WHAT YOU WILL DO — Reproduce the data below verbatim, omitting the pictures.

MATERIAL FOR THIS EXERCISE —

++++++++

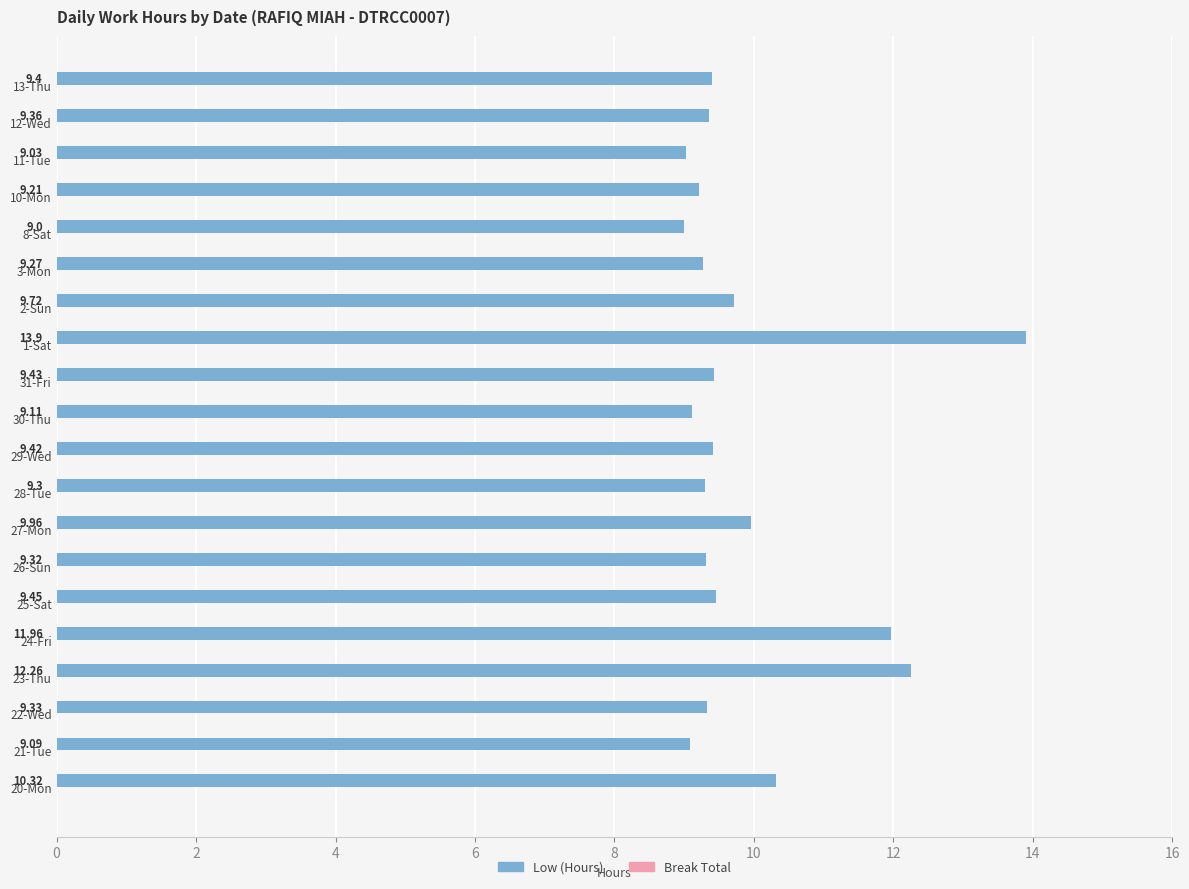

List the labels in order of value, largest first.

1-Sat, 23-Thu, 24-Fri, 20-Mon, 27-Mon, 2-Sun, 25-Sat, 31-Fri, 29-Wed, 13-Thu, 12-Wed, 22-Wed, 26-Sun, 28-Tue, 3-Mon, 10-Mon, 30-Thu, 21-Tue, 11-Tue, 8-Sat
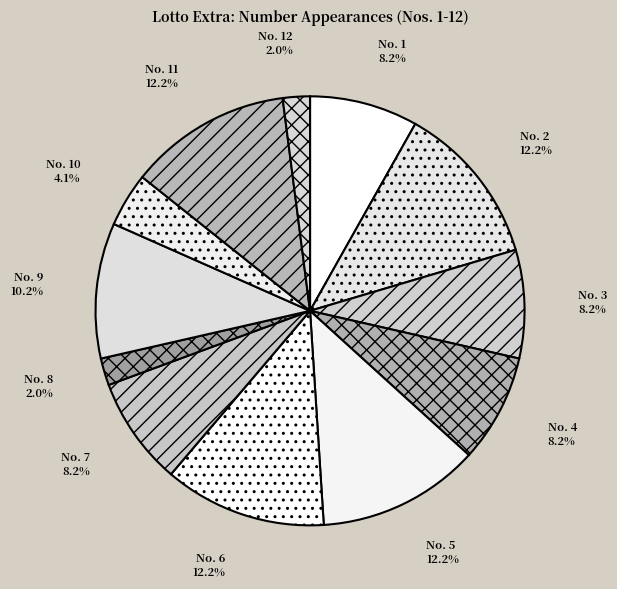

How many slices are in this pie chart?

12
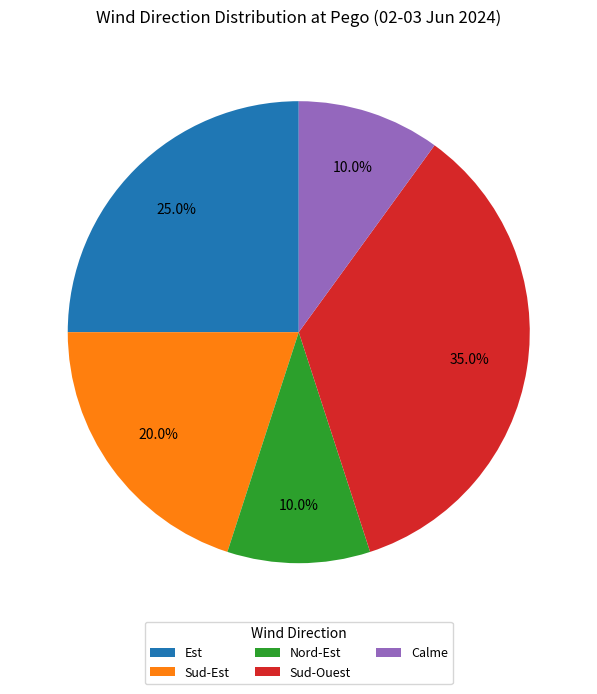

To the nearest percent, what is the difference between the largest and smallest slice percentages?

25%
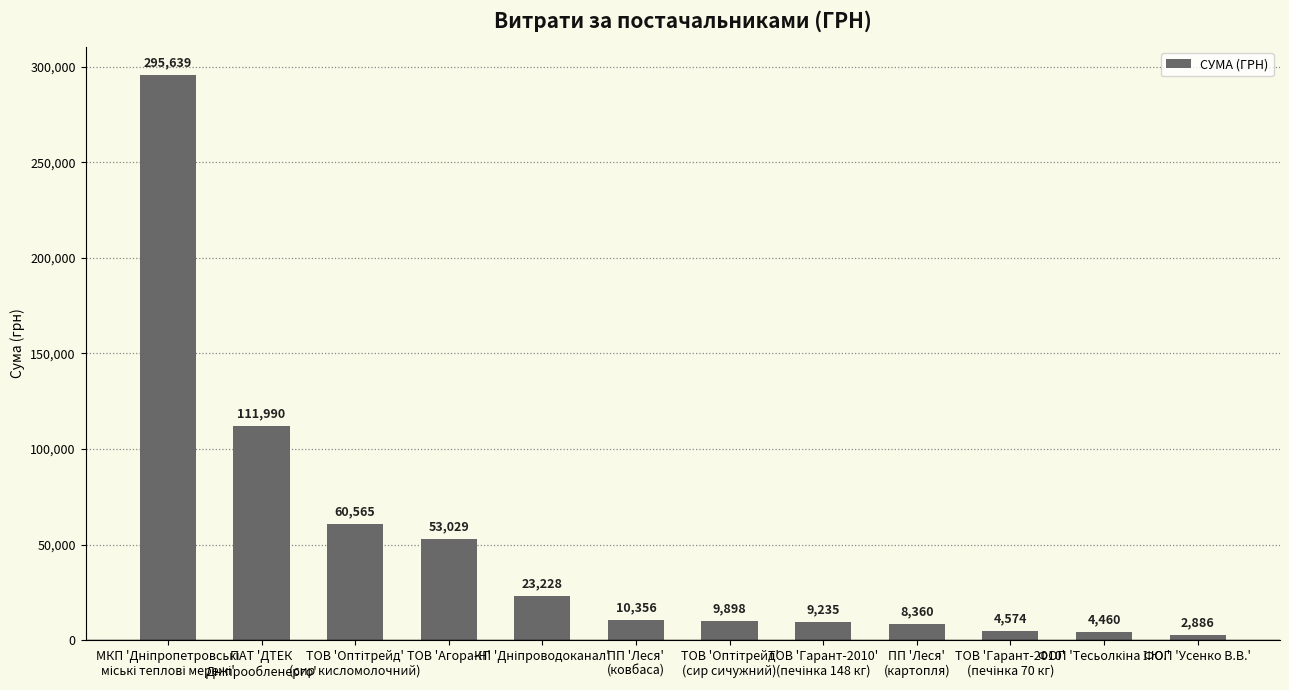

What is the value of the 5th bar from the left?

23228.0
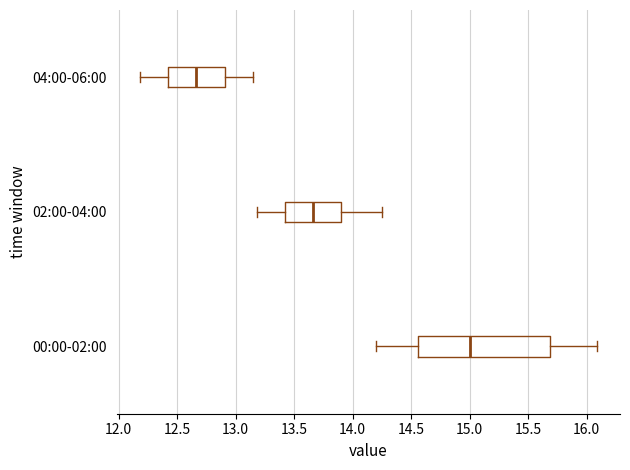

Which box has the furthest to the right median line?

00:00-02:00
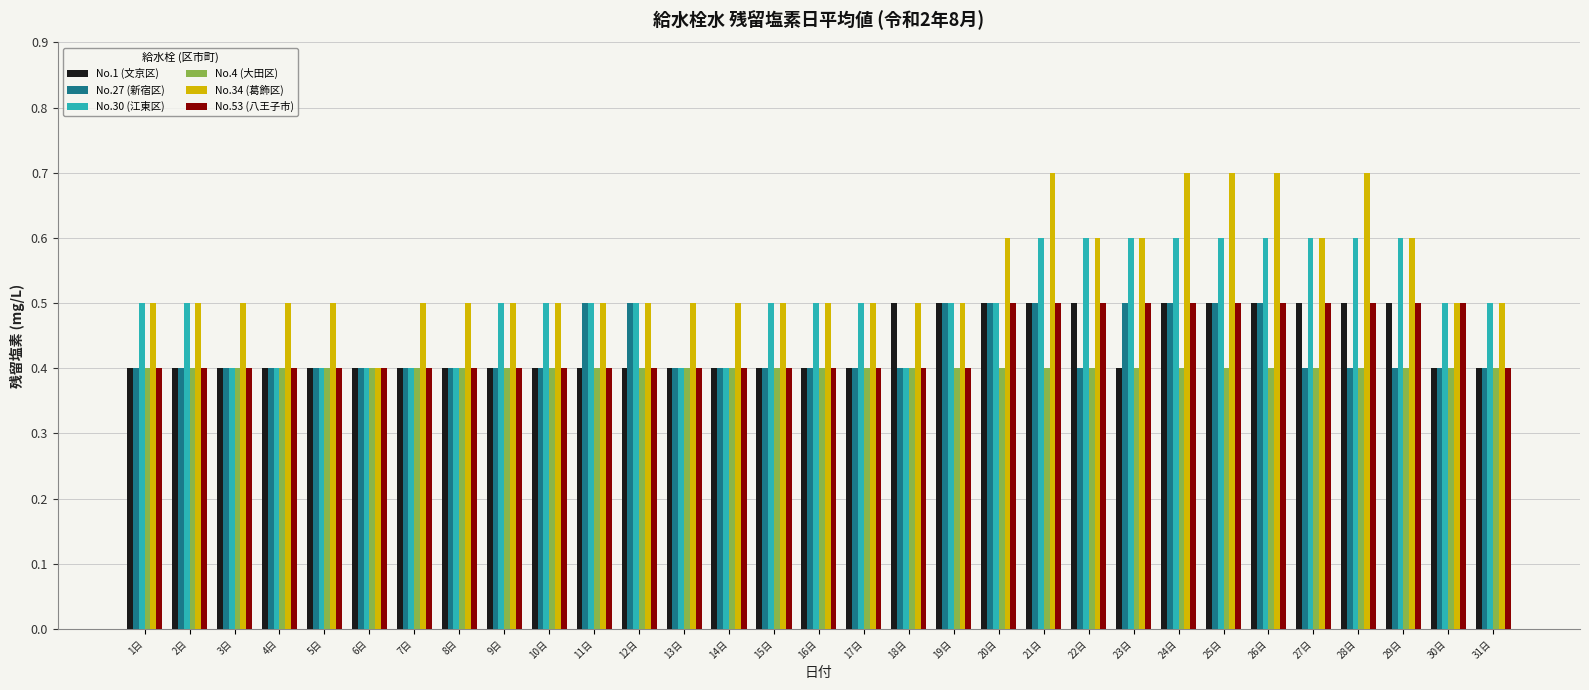

Count the number of categories in the chart.

31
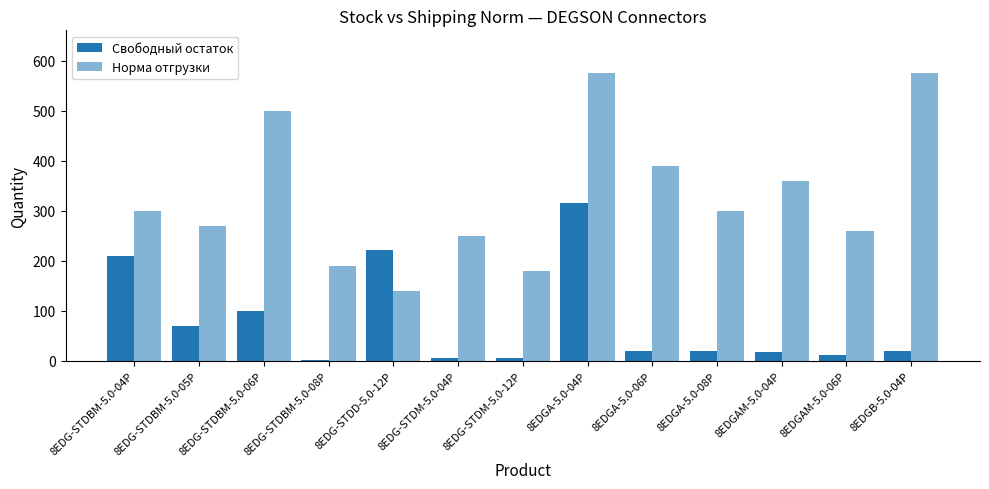

Are the bars horizontal?

No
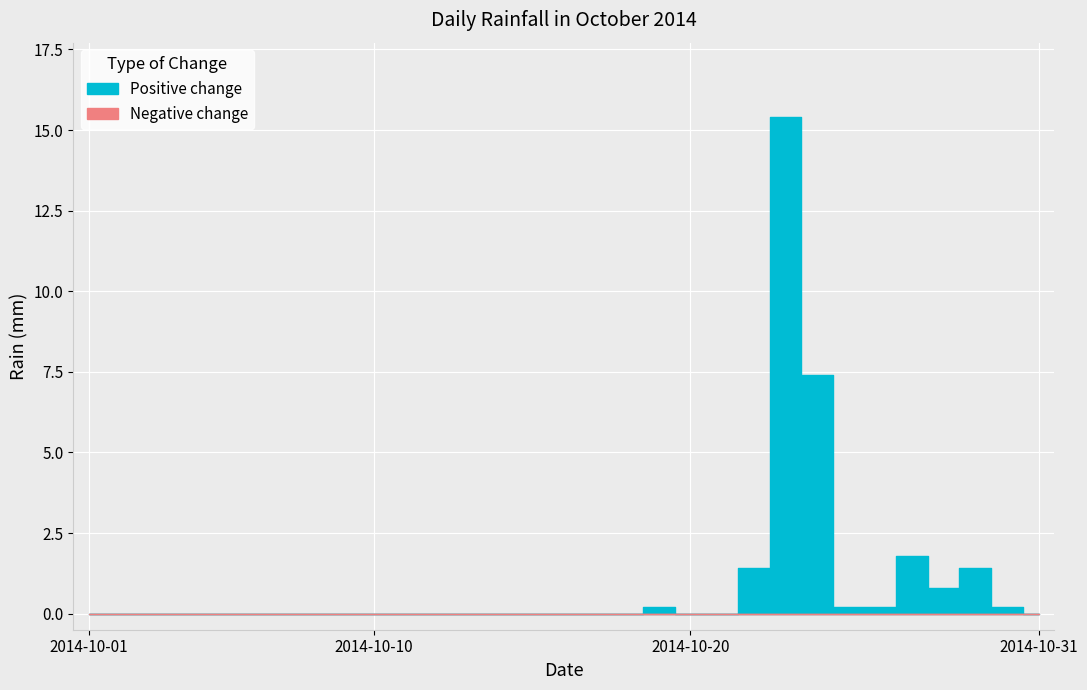

Rank the categories by value from lowest to highest.

2014-10-01, 2014-10-02, 2014-10-03, 2014-10-04, 2014-10-05, 2014-10-06, 2014-10-07, 2014-10-08, 2014-10-09, 2014-10-10, 2014-10-11, 2014-10-12, 2014-10-13, 2014-10-14, 2014-10-15, 2014-10-16, 2014-10-17, 2014-10-18, 2014-10-20, 2014-10-21, 2014-10-31, 2014-10-19, 2014-10-25, 2014-10-26, 2014-10-30, 2014-10-28, 2014-10-22, 2014-10-29, 2014-10-27, 2014-10-24, 2014-10-23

++++++++

TASK RESULT —
List the labels in order of value, largest first.

1-Sat, 23-Thu, 24-Fri, 20-Mon, 27-Mon, 2-Sun, 25-Sat, 31-Fri, 29-Wed, 13-Thu, 12-Wed, 22-Wed, 26-Sun, 28-Tue, 3-Mon, 10-Mon, 30-Thu, 21-Tue, 11-Tue, 8-Sat

How many slices are in this pie chart?

12

To the nearest percent, what is the difference between the largest and smallest slice percentages?

25%

What is the value of the 5th bar from the left?

23228.0

Which box has the furthest to the right median line?

00:00-02:00

Count the number of categories in the chart.

31

Are the bars horizontal?

No

Rank the categories by value from lowest to highest.

2014-10-01, 2014-10-02, 2014-10-03, 2014-10-04, 2014-10-05, 2014-10-06, 2014-10-07, 2014-10-08, 2014-10-09, 2014-10-10, 2014-10-11, 2014-10-12, 2014-10-13, 2014-10-14, 2014-10-15, 2014-10-16, 2014-10-17, 2014-10-18, 2014-10-20, 2014-10-21, 2014-10-31, 2014-10-19, 2014-10-25, 2014-10-26, 2014-10-30, 2014-10-28, 2014-10-22, 2014-10-29, 2014-10-27, 2014-10-24, 2014-10-23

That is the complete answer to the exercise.